Using WHERE to Filter Queries

About this module

You have learned how to query nodes and relationships in a graph using simple patterns. You learned how to use node labels, relationship types, and properties to filter your queries. Cypher provides a rich set of MATCH clauses and keywords you can use to get more out of your queries.

At the end of this module, you will be able to write Cypher WHERE clauses for testing:

  • Equality.

  • Multiple values.

  • Ranges.

  • Labels.

  • Existence of a property.

  • String values.

  • Regular expressions.

  • Patterns in the graph.

  • Inclusion in a list.

Testing equality

You have learned how to specify values for properties of nodes and relationships to filter what data is returned from the MATCH and RETURN clauses. The format for filtering you have learned thus far only tests equality, where you must specify values for the properties to test with. What if you wanted more flexibility about how the query is filtered? For example, you want to retrieve all movies released after 2000, or retrieve all actors born after 1970 who acted in movies released before 1995. Most applications need more flexibility in how data is filtered.

The most common clause you use to filter queries is the WHERE clause that typically follows a MATCH clause. In the WHERE clause, you can place conditions that are evaluated at runtime to filter the query.
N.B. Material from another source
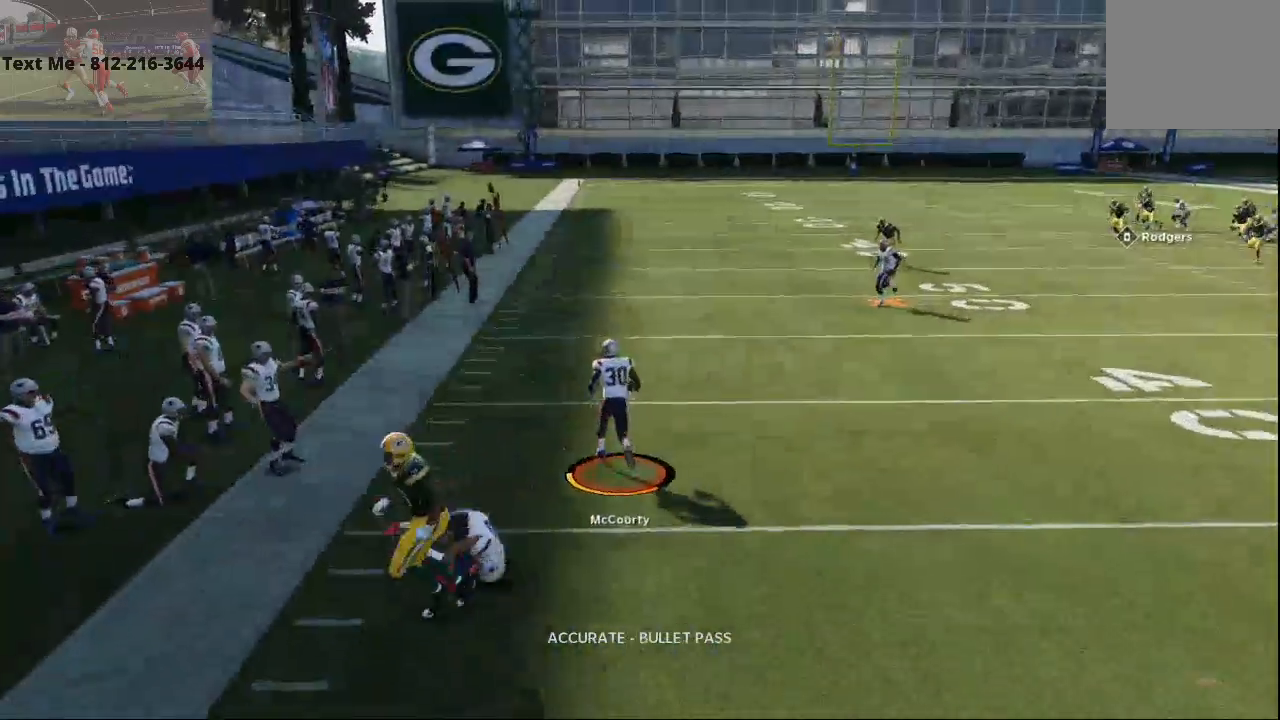
Gameplay with a controller (PlayStation layout); each line is a JSON object with the inputs held at the frame after it. "events" lists button and stick changes between this image and that frame as [ms after this image, input, new state], when the widget could be followed in between. Not read: L1 R1.
{"buttons": [], "left_stick": "down", "right_stick": "center", "events": [[33, "left_stick", "down"]]}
Previously, you learned to write simple query as follows:

MATCH (p:Person)-[:ACTED_IN]->(m:Movie {released: 2008})
RETURN p, m

Here is a way you specify the same query using the WHERE clause:

MATCH (p:Person)-[:ACTED_IN]->(m:Movie)
WHERE m.released = 2008
RETURN p, m

Testing multiple values

In this example, you can only refer to named nodes or relationships in a WHERE clause so remember that you must specify a variable for any node or relationship you are testing in the WHERE clause. The benefit of using a WHERE clause is that you can specify potentially complex conditions for the query.

For example:

MATCH (p:Person)-[:ACTED_IN]->(m:Movie)
WHERE m.released = 2008 OR m.released = 2009
RETURN p, m

Example: Testing ranges

Not only can the equality = be tested, but you can test ranges, existence, strings, as well as specify logical operations during the query.

Here is an example of specifying a range for filtering the query:

MATCH (p:Person)-[:ACTED_IN]->(m:Movie)
WHERE m.released >= 2003 AND m.released <= 2004
RETURN p.name, m.title, m.released

Here is the result:

MoviesBetween2003And2004

Example: Specifying a range differently

You can also specify the same query as:

MATCH (p:Person)-[:ACTED_IN]->(m:Movie)
WHERE 2003 <= m.released <= 2004
RETURN p.name, m.title, m.released

You can specify conditions in a WHERE clause that return a value of true or false (for example predicates). For testing numeric values, you use the standard numeric comparison operators. Each condition can be combined for runtime evaluation using the boolean operators AND, OR, XOR, and NOT. There are a number of numeric functions you can use in your conditions. See the Neo4j Cypher Manual’s section Mathematical Functions for more information.

A special condition in a query is when the retrieval returns an unknown value called null. Read the Neo4j Cypher Manual’s section Working with null to understand how null values are used at runtime.

Testing labels

Thus far, you have used the node labels to filter queries in a MATCH clause. You can filter node labels in the WHERE clause also:

For example, these two Cypher queries:

MATCH (p:Person)
RETURN p.name
MATCH (p:Person)-[:ACTED_IN]->(:Movie {title: 'The Matrix'})
RETURN p.name

can be rewritten using WHERE clauses as follows:

MATCH (p)
WHERE p:Person
RETURN p.name
MATCH (p)-[:ACTED_IN]->(m)
WHERE p:Person AND m:Movie AND m.title='The Matrix'
RETURN p.name

Here is the result of running this second query:

TestLabels

Not all node labels need to be tested during a query. If your graph has multiple labels for the same node, filtering it by the node label will provide better query performance.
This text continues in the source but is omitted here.